I figure that will take us a bit and we’ll want to head back to the car to deposit the goods. At which time we can pick up some fruit and crackers and head next to the fancy cheese vendors! The food at MDSW is somewhat underwhelming generic fair food. But it has become our tradition to feast on cheese and crackers. This year we’re taking our planning even farther and bringing extra awesome goodies to the feast.

After satiating ourselves it will be time to do the rest of the shopping.

During last years TDF I spun up a yarn that is 100% angora. It was a pain to spin but the result is quite special. Unfortunately the result was limited in yardage. I’d like to find more raw angora that I can spin up to eventually knit the most amazingly soft airy scarf.

I am also on the look out for some amazingly dyed merino/silk roving. The giant shawl I just finished knitting was merino silk and I love the yarn that it produced. I want to spin something similar but with much more vibrant colors. Eventually I will knit it into a Shaelyn shawl.

Given my new-found fascination with dying I will be on the lookout for dye supplies. Namely powdered acid dyes, citric acid, and undyed roving. Some preliminary research however indicates that I may be able to get significantly more bang for my buck by purchasing online. So I’ll have to just wait and see.
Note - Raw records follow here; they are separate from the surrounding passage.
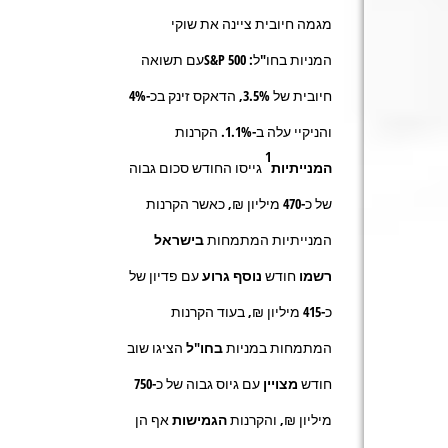
מגמה חיובית ציינה את שוקי
המניות בחו"ל: S&P 500עם תשואה
חיובית של 3.5%, הדאקס זינק בכ-4%
והניקיי עלה ב-1.1%. הקרנות
1
המנייתיות
גייסו החודש סכום גבוה
של כ-
470
מיליון ₪, כאשר הקרנות
המנייתיות המתמחות
בישראל
רשמו
חודש
נוסף גרוע
עם פדיון של
כ-
415
מיליון ₪, בעוד הקרנות
המתמחות במניות
בחו"ל
הציגו שוב
חודש
מצויין
עם גיוס גבוה של כ-
750
מיליון ₪, והקרנות
הגמישות
אף הן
There are also few specific vendors that I want to check out. I’ve always heard amazing things about Bosworth spindles. I suspect I will once again check them out and exercise restraint, but we will see. Recently I’ve started watching the amazing items that are produced by Jennie the Potter. I’m pretty sure she has something of a cult following in the fiber community so I’m not exactly holding my breath that I will be willing to shell out the cash for one of her items. But definitely worth checking out methinks.

J and I are also planning to check out the tool/equipment auction. From what I’ve read online it can be a pretty mixed bag of what is available and the prices. And while I know I really shouldn’t be thinking about such exorbitance I really can’t help but consider what awesome types of wonderful things may be up for offer (looms, drum carders, and wheels - o my).

I did it.





Fiber prep = done.
In total I have 1lb 6 ounces of fiber in 137 little super cute awesome ready to spin (although I may dye them) balls of combed Tunis:

Spinning = done.
I want to knit with this yarn. Except its under plied. D'oh. I'll probably run it through the wheel again to add a bit more twist. But still it’s just super soft and wonderful and it needs to be knit into something amazing. I spun a total of 266 yards.


Knitting = done.
This shawl was by far the most tedious boring knitting I have tackled in a long time. And it is huge. But despite some doubts I’m really happy with how it turned out. I’m already planning another laceweight shawl from handspun :-)
 
 
Now I may go to MDSW and procure more awesomeness.